Садовая мебель, забытая, замызганная, прислоненная к яблоне, опрокинутая наземь, безнадежно занесенная снегом, неподвижная садовая мебель, царство мертвых с забытой, заснеженной садовой мебелью — вот что такое ее память.
Ее бывшие друзья и друзья, что были до них, и те, что были еще до этих, родители, брат и двоюродные сестры, друзья детства, которые утратили свои имена. Она видит их — немые полупрозрачные призраки, они скользят между садовой мебелью в ее царстве мертвых, волоча свои длинные белые саваны, и она их зовет. Она напрягает зрение, пытаясь их рассмотреть. Она окликает их. Она то молит их оставить ее в покое, то заклинает стать отчетливей, не покидать ее.
Но они становятся все меньше и исчезают, впрочем, госпожа Бьёрк и сама всегда устремлялась прочь.
В детстве госпожа Бьёрк росла медленно, потому что дней тогда было много. Вытягивалась потихоньку, как тянется страстная пятница, как пасмурное небо над пригородом. Могла ли она представить себе, что когда-нибудь станет слишком рослой, а подруги ее детских игр станут, как и она сама, взрослыми женщинами, чужими друг другу.
Вечерами, когда наступают сумерки и все вокруг голубеет, она иногда думает о прошлом, о том, что когда-то было ее жизнью, и спрашивает себя, куда все подевалось.
Она прижимается носом к стеклу, и ей кажется, что она видит их: Катрин, которая вечно набивала себе шишки, Гудрун, которая всегда была одна, Астрид с красивыми длинными ресницами, толстуха-Маргарета, которая отплясывала под музыку Love me do[66] так, что сотрясалась вся ее жирная плоть.
Заглядывая в еще более далекое прошлое, она видит девочек, прыгающих через веревочку и танцующих твист, весенние вечера во дворе, игры в Алую и Белую Розу, видит свою лучшую подружку Уллу-Карин, вдвоем они понарошку скачут на лошадках с именами Молния и Гром — ох, до чего же они любят друг друга!
«Я буду помнить вас всегда, вы у меня вот здесь», — сказала она своим подругам в день выпускного экзамена, указывая на сердце.
«Мы будем по-прежнему часто встречаться», — пообещали они друг другу на лестнице нормальмской муниципальной женской школы и заплакали. А потом расстались навсегда.
Это было в ту пору, когда ее еще звали Вивиан.
Она прижимается носом к стеклу, чтобы лучше видеть, но тьма быстро сгущается, уже вечер.
И она продолжала уходить все дальше прочь. Сменяла комнаты, в которых обитала, людей, которыми жила.
Ее немота — это жуткий провал в памяти. Но может, забывает она, потому что в забвении не так больно быть снова отброшенной еще дальше.

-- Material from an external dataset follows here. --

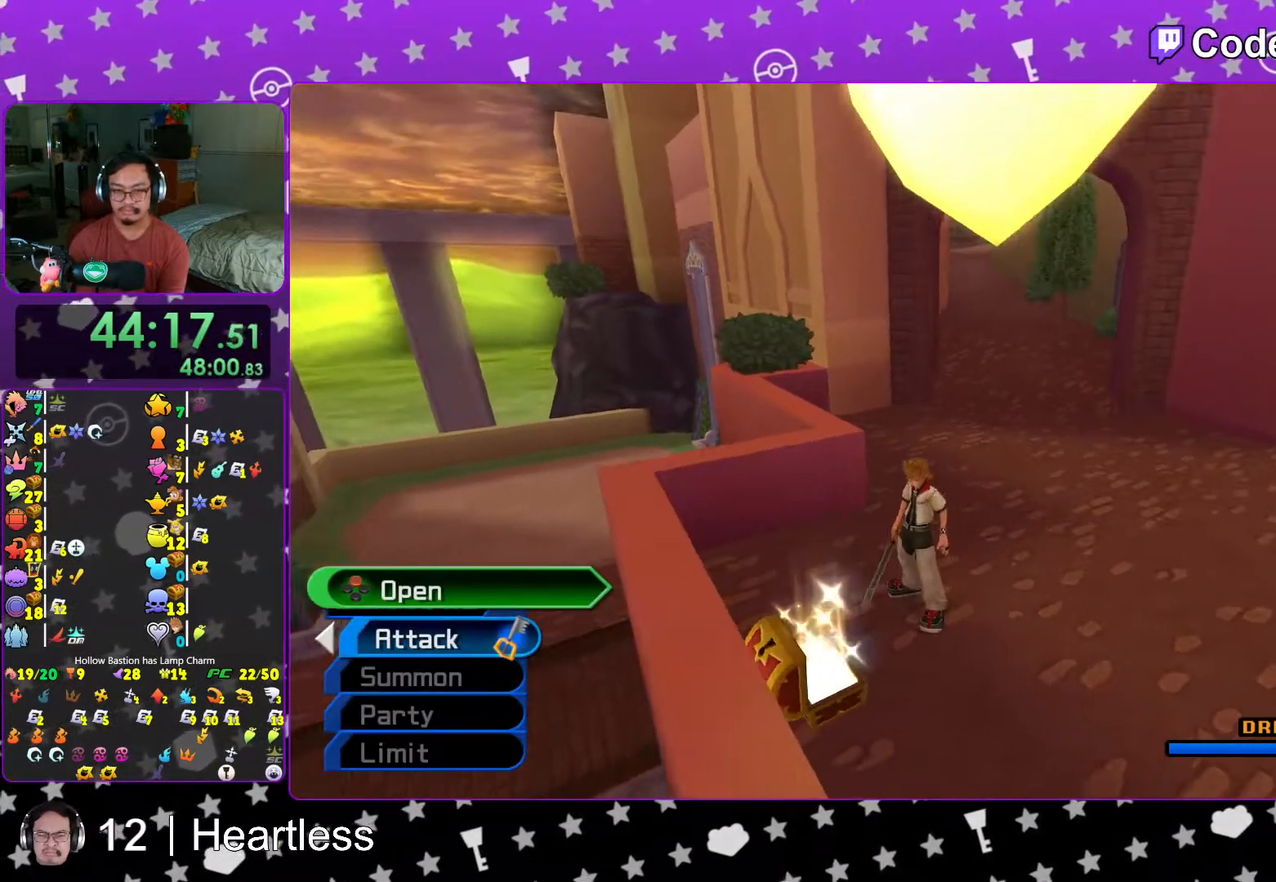
{"buttons": ["Y"], "left_stick": "up-right", "right_stick": "center", "events": [[83, "left_stick", "up-right"], [133, "B", "down"], [267, "B", "up"], [317, "B", "down"], [467, "B", "up"], [467, "Y", "down"]]}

Чужие комнаты, одежда с чужого плеча.
Есть люди, которые рождаются в той же комнате, в которой, спустя жизнь, умирают, люди, которые не колеблясь могут сказать: «Вот здесь! Я хочу, чтобы меня похоронили здесь!» Госпожа Бьёрк завидует таким людям.
Сама она всегда продолжала уходить прочь, горестно, второпях. Она даже не может сказать, просили ее когда-нибудь остаться или нет. Она обрывает связи до того, как об этом успели пожалеть.
Конечно, это Бёрье научил ее смотреть только в будущее, думать только о том, что впереди, не оглядываясь на прошлое.
Таков современный, без сантиментов, образ жизни — все поверхности легко моются и никакого отяжеляющего старья.
Они вместе сжигали соломенных рождественских ангелочков, рвали старые простыни на тряпки для мытья окон, отсылали старую уродливую семейную посуду на благотворительные церковные базары. Рви все подряд, чтобы было побольше воздуха и света — чего еще надо?
Но когда разразилась беда, оказалось, что ухватиться не за что, нет друзей, у которых можно найти утешение, нет ничего, к чему возвратиться.
Госпожа Бьёрк знает — она бесхозная. Не понять даже, как ее зовут.
— Кто я? — горестно вопрошает она. — Под каким именем вписана я в Книгу жизни — как госпожа Бьёрк, как госпожа Мулин или как фрёкен Густафсон? Если Господь призовет меня, почем мне знать, когда откликнуться: «Я здесь!»
Ей хотелось бы помолиться о том, чтобы не надо было вечно спешить куда-то прочь, о том, чтобы наконец где-нибудь укорениться. Ей хотелось бы просить Бога снять с нее проклятие, чтобы прах ее не был развеян по ветру.